The dosage of benzodiazepine that some pain patients can take and remain functioning is remarkable. Patients may carry a blood level of benzodiazepines of several hundred nanograms per mL and not be sedated. The message here is that some patients become extremely tolerant to the sedative effect of benzodiazepines and function well at a very high dosage, even while simultaneously using opioids.

Where Do We Go From Here?

First, there must be general recognition that the hyperarousal of the autonomic sympathetic nervous system in some centralized pain patients is so severe that patients will repeatedly ask to be treated with benzodiazepines because these agents have helped to manage their symptoms in the past. In other cases, after assessing the patient, the physician may suggest adding a benzodiazepine. Physicians should make chart entries that describe the appearance, alertness, and level of functioning of patients prescribed benzodiazepines. Because benzodiazepines can be abused, it is standard of care to have patients undergo urine drug testing, which patients on opioids should be undergoing randomly a couple of times a year, plus whenever there is an issue. A blood test to establish blood levels can be done to document, in cases of high dosages, that he/she is tolerant to the sedative effect of a benzodiazepine.

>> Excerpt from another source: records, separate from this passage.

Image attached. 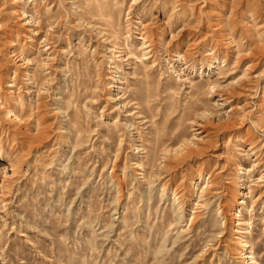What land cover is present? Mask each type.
<instances>
[{
    "label": "rangeland",
    "instance_id": "rangeland-1",
    "mask_svg": "<svg viewBox=\"0 0 264 264\" xmlns=\"http://www.w3.org/2000/svg\"><path fill=\"white\" fill-rule=\"evenodd\" d=\"M228 1L0 0V264H237V221L264 264V0Z\"/></svg>",
    "mask_w": 264,
    "mask_h": 264
},
{
    "label": "bare ground",
    "instance_id": "bare-ground-1",
    "mask_svg": "<svg viewBox=\"0 0 264 264\" xmlns=\"http://www.w3.org/2000/svg\"><path fill=\"white\" fill-rule=\"evenodd\" d=\"M228 1V0H227ZM243 1V0H242ZM226 2V1H225ZM229 2V1H228ZM234 2H236V1H234ZM241 2V0H239V1H237V3H240ZM246 2V1H245ZM229 4H231V3H229ZM234 4V3H233ZM243 4V3H242ZM107 6V5H106ZM111 6H113V5H110V7ZM226 6H228V5H226ZM238 6V4H235V5H233L232 7H237ZM242 6V5H241ZM247 6V5H246ZM230 7H231V5H230ZM250 7V6H249ZM254 7V6H253ZM105 8H107V7H105ZM186 9V6H185V8H184V10ZM244 9V8H243ZM242 9V10H243ZM251 9V8H250ZM256 9V8H255ZM233 10V9H232ZM235 10V9H234ZM238 10V9H237ZM246 12H247V10H245ZM244 11V12H245ZM183 12V11H182ZM185 12V11H184ZM235 12V11H234ZM243 12V11H242ZM231 13H233L232 11H231ZM254 13H255V11H254ZM236 14V13H235ZM235 14H233V16L235 15ZM240 14H242V13H240ZM245 14V13H244ZM243 14V15H244ZM243 15H242V17H243ZM253 15V14H252ZM255 15V14H254ZM260 15V14H259ZM248 16V15H247ZM258 16V15H257ZM260 18V17H259ZM219 25V24H218ZM223 25V24H222ZM218 28V27H217ZM223 30L225 31V29L223 28ZM220 31V30H219ZM223 31V32H224ZM5 33V32H4ZM7 33V32H6ZM8 34V33H7ZM4 35H6V34H4ZM3 35V36H4ZM141 35H143V42H142V48H149L150 49V46L148 45V44H150L149 43V41H147L146 40V38L147 39H149V37H150V35L149 34H146L144 31L143 32H141ZM228 35V34H227ZM251 35V34H250ZM252 36V35H251ZM250 36V37H251ZM220 37V36H219ZM226 38H227V36H225ZM250 37H249V39H250ZM5 38H7V37H5ZM9 38H10V36H9ZM223 38V37H222ZM220 39V38H219ZM248 39V38H247ZM253 39V38H252ZM251 39V40H252ZM224 40V39H223ZM233 40V39H232ZM3 41V40H2ZM219 41V40H218ZM227 41V40H226ZM257 41V40H256ZM220 42H221V40H220ZM232 42V41H231ZM230 42V43H231ZM223 43V42H222ZM48 44V43H47ZM226 44H227V42H226ZM3 45V44H2ZM225 45V44H224ZM229 44H227V46H228ZM256 45V44H255ZM1 46V45H0ZM13 46V45H12ZM262 46V45H261ZM16 47V46H15ZM251 47V46H250ZM249 47V49H252V47L250 48ZM13 48V47H12ZM238 48H239V45H238ZM259 48V47H258ZM17 49V48H16ZM256 49V48H255ZM151 50V49H150ZM228 50V49H227ZM234 50V49H233ZM248 50V49H247ZM264 50V49H263ZM263 50H262V52H263ZM17 51V50H16ZM238 51V50H237ZM251 51V50H250ZM255 51V50H254ZM253 51V52H254ZM260 51V50H259ZM240 52H241V50H240ZM252 52V51H251ZM250 52V53H251ZM257 52V51H256ZM261 52V51H260ZM146 53V52H145ZM237 53H239V52H237ZM237 53H235V54H237ZM242 54H243V52H241ZM241 53H239L240 55H241ZM224 54H225V52H224ZM264 54V53H263ZM144 55V54H143ZM146 55V54H145ZM248 55H250V54H248ZM237 56H239V55H237ZM255 56V55H254ZM256 56H257V54H256ZM263 56V55H262ZM239 57H241V56H239ZM243 57H244V55H243ZM259 57H261V56H259ZM242 59V58H241ZM259 59V58H258ZM1 60V59H0ZM2 63V61L0 62V64ZM3 65V64H2ZM2 65H0V72H3L2 71ZM3 74V73H2ZM15 74V73H14ZM10 76V75H9ZM8 79V78H7ZM4 85H7V81L4 79V77L2 76V75H0V89L4 86ZM9 85V84H8ZM7 85V86H8ZM12 86H13V84H12ZM13 91L14 90H11L10 92H12L13 93ZM9 92V91H8ZM10 95V94H9ZM13 95V94H12ZM14 96H18L19 97V95H13V97ZM20 101L19 100V98L18 99H16V101ZM15 101V102H16ZM17 101V102H18ZM13 103V102H12ZM19 103V104H18ZM18 103H16V104H18L20 107L19 108H21V110L23 111L24 110V108H23V104H21V102H18ZM8 109V108H7ZM15 109H16V107H15ZM14 109V110H15ZM8 111V110H7ZM9 112V114L10 113H13V111H11V110H9L8 111ZM16 114V113H15ZM15 114H13V116H16ZM19 116H16L15 118H18ZM22 117V116H21ZM15 118H13V120L15 119ZM28 118V117H27ZM19 121H22V118H20L19 117V119H18ZM24 120V119H23ZM26 120V119H25ZM19 121H16V123L14 124V125H12V127H13V130H14V132L15 133H21V134H23L24 133V131L23 130H25L26 128H25V126L27 127V123H21V122H19ZM28 121V120H27ZM23 122V121H22ZM30 124V123H29ZM28 127H30V126H28ZM25 128V129H24ZM40 128H42V127H40ZM39 128V129H40ZM29 129V128H28ZM38 129V130H39ZM26 131H28V130H26ZM15 135V134H14ZM43 135V133H41L40 132V134H38L37 136H38V138L39 137H41ZM14 137H17V136H14ZM33 139V138H32ZM171 142V141H170ZM164 147H165V145H163ZM167 148V147H166ZM172 150V149H171ZM188 151V150H187ZM175 152L177 153V155L179 156V157H182V158H186V147L185 148H183L182 150H175ZM0 154H1V151H0ZM169 157V156H168ZM170 157H171V155H170ZM171 158H173V157H171ZM170 159V158H169ZM175 160V159H174ZM202 171V170H201ZM209 171V170H208ZM213 174V173H212ZM219 174V173H218ZM222 177H223V175H222ZM212 183V182H211ZM212 185V184H211ZM236 188H238L239 189V183H236ZM216 186H218V185H216ZM212 187V186H211ZM224 187V186H223ZM226 188V187H225ZM234 188V187H233ZM238 189H236L234 192H233V194H234V198L236 199L237 198V196H238V193H237V191H238ZM227 190V189H226ZM232 195V194H231ZM233 198V199H234ZM241 201V200H240ZM237 206V205H236ZM238 207V206H237ZM236 210V209H235ZM231 211V210H230ZM230 215H231V221H232V217H236L237 216V212L236 211H234V210H232L231 212H230ZM229 216V215H228ZM228 219V218H227ZM194 222V221H193ZM244 223H243V221L241 222V221H237L236 223H231V224H229V226H228V229L230 230V234H229V238L227 239V243H225L226 244V246H227V249L228 250H230L231 252H232V254H233V257H234V260H235V262L237 263V264H244L245 262H246V260L248 259V258H250L249 257V255H247L245 252H243V250H244V248H245V246L247 245L246 243H244V239H243V237L241 236V237H236V233H238V232H241V233H249L248 231H246V230H248V229H246V230H241L240 231V229L238 228L240 225H243ZM226 225V224H225ZM227 228V227H226ZM225 229V228H224ZM244 229V228H243ZM208 250V249H207ZM210 251V250H209ZM215 252V251H214ZM206 254V253H205ZM216 254V253H215ZM204 256V255H203ZM202 258V257H201ZM200 259V258H199ZM207 262V261H206Z\"/></svg>",
    "mask_w": 264,
    "mask_h": 264
}]
</instances>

Perhaps the best thing we can do is to stop sweeping this issue under the carpet. Let’s just accept the fact that benzodiazepines have been around for a long time and are apparently beneficial to the welfare and pain relief of many patients—improved sleep, less stress/anxiety, etc. It is critical that physicians counsel their patients on the proper management of their medications to avoid problems with the combination of medications, for example oversedation and respiratory depression. Rather than condemn benzodiazepines, what’s needed is some practical protocols and guidelines on how to use them safely and more effectively.